Before travelling, Roe had heard comparisons suggesting they were less impressive than the fjords of Norway or New Zealand. Instead, she found herself stunned by the scale of the landscape as the ship navigated through impossibly narrow waterways framed by cliffs, glaciers and waterfalls.

“It was just jaw dropping,” she said.

Food and drink also became woven into the memories of the trip.

In Santiago, Roe’s first Pisco Sour, Chile’s famous cocktail made with pisco, lime juice, bitters and egg whites, was enjoyed from a rooftop bar overlooking the city skyline, a moment she still remembers vividly. Further along the journey in Buenos Aires, one of the standout meals came not from a fine dining restaurant, but from a roadside barbecue in the colourful Caminito district.

“The steak was to die for,” Roe laughed, insisting it was far better than an expensive meal they ordered later at a much more highly regarded restaurant.

Like most long holidays, the trip also delivered a few unexpected moments.

During a rugged four wheel drive excursion in the Falklands to visit king penguins, the rough terrain proved too much for the ship captain’s vehicle, which became bogged in the middle of the journey.

“That was funny for us but probably not for him,” Roe said.

Then there were the people they met along the way.

One casual conversation with an Irish couple at a bar onboard eventually turned into nightly games and long conversations, before Roe and her new friend Mags discovered they shared not only the exact same birthday, but the same birth year as well, born only hours apart on opposite sides of the world.

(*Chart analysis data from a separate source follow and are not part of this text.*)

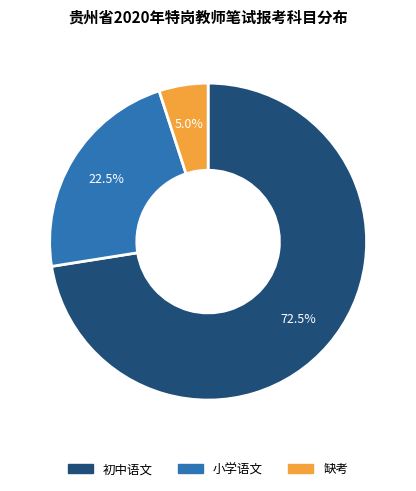

Is the sum of 初中语文 and 小学语文 greater than half?

Yes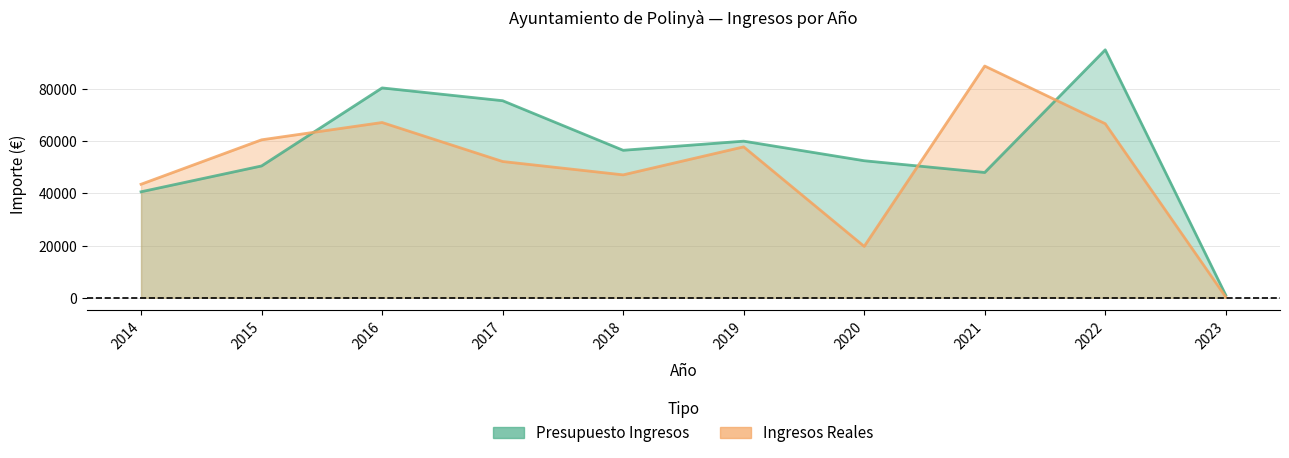

Which series changed the most between 2020 and 2022?

Ingresos Reales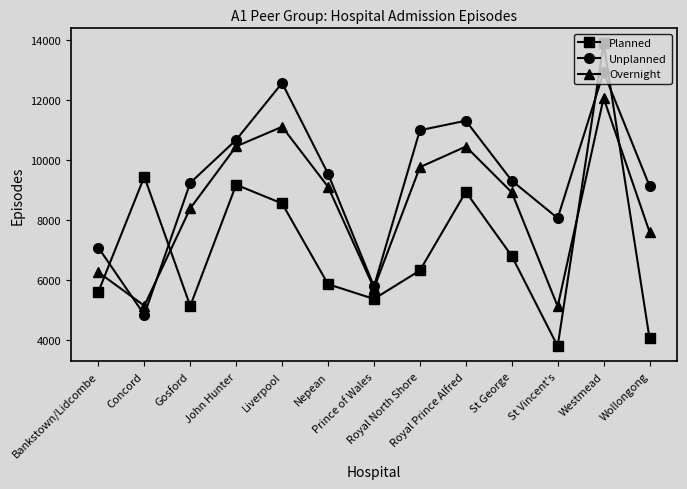

The Planned series shows 7164 at Wollongong. True or false?

False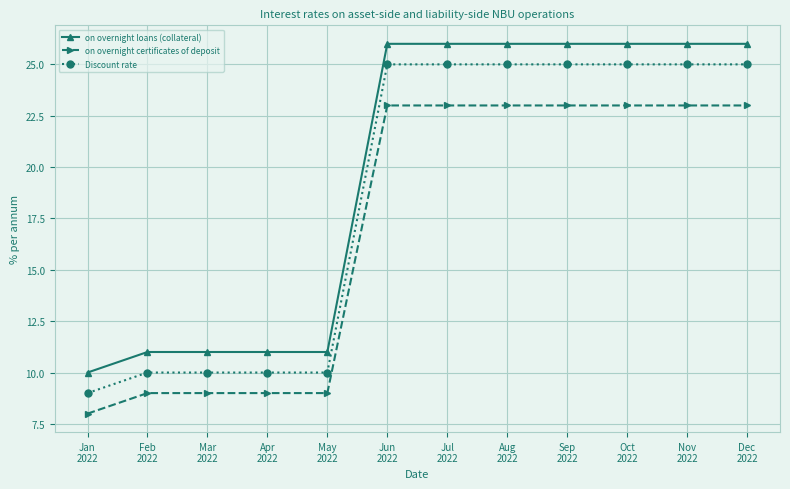

What is the difference between the maximum and minimum values in the on overnight loans (collateral) series?

16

“How amazing is that?” Roe said.

Despite visiting one of the coldest places on Earth, Roe admits they probably overpacked thermals, discovering much of the ship itself stayed surprisingly warm.

If anything, she joked, they needed more lightweight clothes for onboard life than heavy Antarctic layers.

Still, the experience left such an impression that Roe has little hesitation when asked what advice she would give other Starts at 60 readers considering Antarctica.

“Don’t think of the price,” she said.

“Just do it.”

Even after four and a half months of travel last year, the couple are not slowing down anytime soon. A Queensland caravan trip is already planned for later this year, while Spain, Portugal, southern France and Italy are firmly in their sights for next year.

But for now, it is Antarctica that still lingers most vividly in Roe’s mind, the silence, the whales, the penguins and those moments where the ship stood still among towering walls of ice in one of the most remote places on Earth.